Extract provided:
- - -

Limited Express SUPER AZUSA
According to the train schedule, it would take us about 3 hours to get from Tokyo to the town of Matsumoto in central Honshu. So-far, the Japan Railway timings had proven to be perfectly accurate. This train ride turned out to be the exception.
First off, Bummer and I were rushing to catch the train with no reserved seats. Bad choice, the non-reserved non-smoking section was full, leaving only the smoking car. Sitting for 3 hours in an air-conditioned car filled with people killing themselves with tobacco was a pretty hellish experience. The smell gets into everything: your clothes, your hair, your skin. Unless you love the smell of stale cigarette smoke, NEVER EVER ride in the smoking car of a Japanese train.
The other thing was that our train was delayed by 1 hour. Guess the railway company got spooked after the big train crash in Osaka a few days before. But still, this was such a different experience from zero-delay Tokyo.
On a positive note, we got some pretty good views of rural Japan from the train.

- - -

Information given:
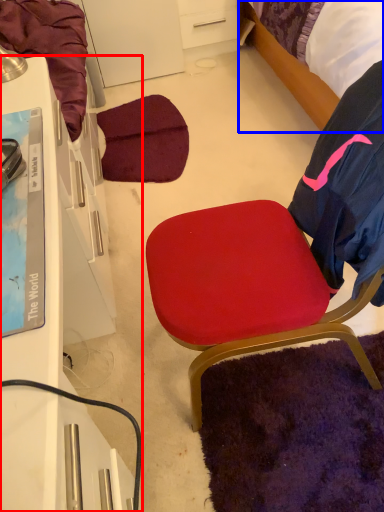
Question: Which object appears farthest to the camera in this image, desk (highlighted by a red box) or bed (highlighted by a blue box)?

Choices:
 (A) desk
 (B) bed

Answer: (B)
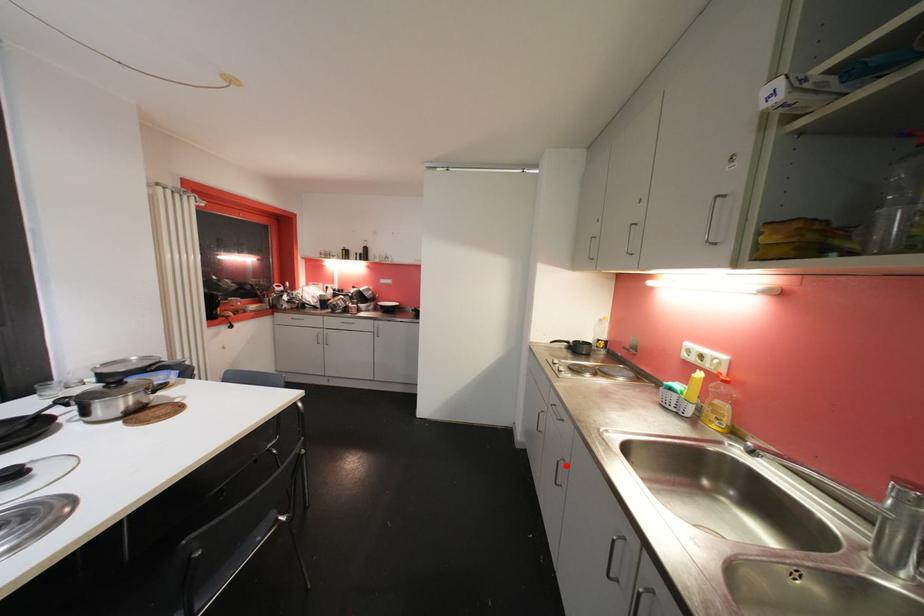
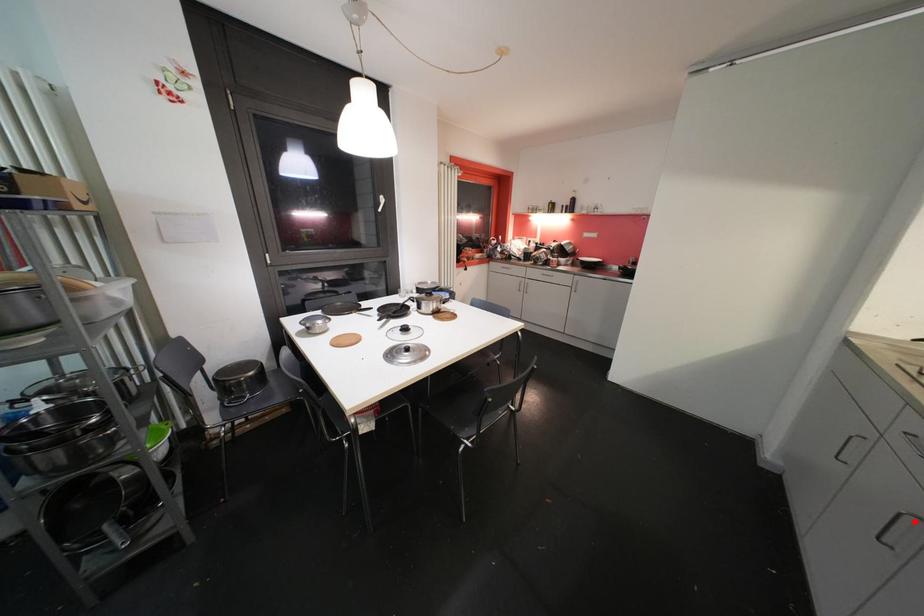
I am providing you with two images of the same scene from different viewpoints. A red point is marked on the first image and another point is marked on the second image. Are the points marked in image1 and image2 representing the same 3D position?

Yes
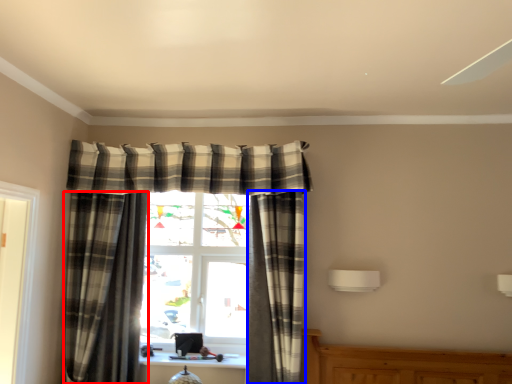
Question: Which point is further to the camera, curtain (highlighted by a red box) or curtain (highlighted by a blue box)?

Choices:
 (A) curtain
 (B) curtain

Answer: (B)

- - -

Parts of the exercise:
1 - Count the lines of the records that contain the string "curtain", treating case as significant, and give only the number.
2 - Pick up the account of the train ride from Tokyo to Matsumoto where it stops and keep it going.

Activity answers:
1 - 3

2 -
The tourist information office and travel agencies at the JR station turned out to be exceedingly efficient. Within a few minutes, we got directions to the major attraction of the town, as well as booked my accomodation for the night.
If you're an avid fan of Japanese anime, you'd probably have noticed that wide, shallow rivers appear frequently. After being in Japan these last few days, I could understand why. They're beautiful settings: clear, shallow water running down pebbled riverbeds with distant mountains in the background. Serene.
More flying koi.
Pigeons at a Yohashira shrine, near the NTT office.
Matsumoto is so far the smallest Japanese town that we've been to. Its very quaint, very quiet. Surprisingly, it was hotter here than it was in Tokyo, despite the town being near a mountain range.
Matsumoto Castle is one of the most complete and beautiful among Japan's original castles. Its made entirely of wood, and is now a little bit like a museum.
The castle was designed to be difficult to attack but easy to defend, so the staircases inside are very steep.
We got pretty good views of the city from the windows on the higher levels.
Above: Enjoying the breeze
There was a group of adorable children touring the castle the same time as us. They were calling each other on their toy mobile phones and making pretend-conversations.
Above: Bummer & Rodney outside the castle. Today would be the last day that we would be travelling together. Bummer would be heading back to Nagoya while I would spend the night in Matsumoto.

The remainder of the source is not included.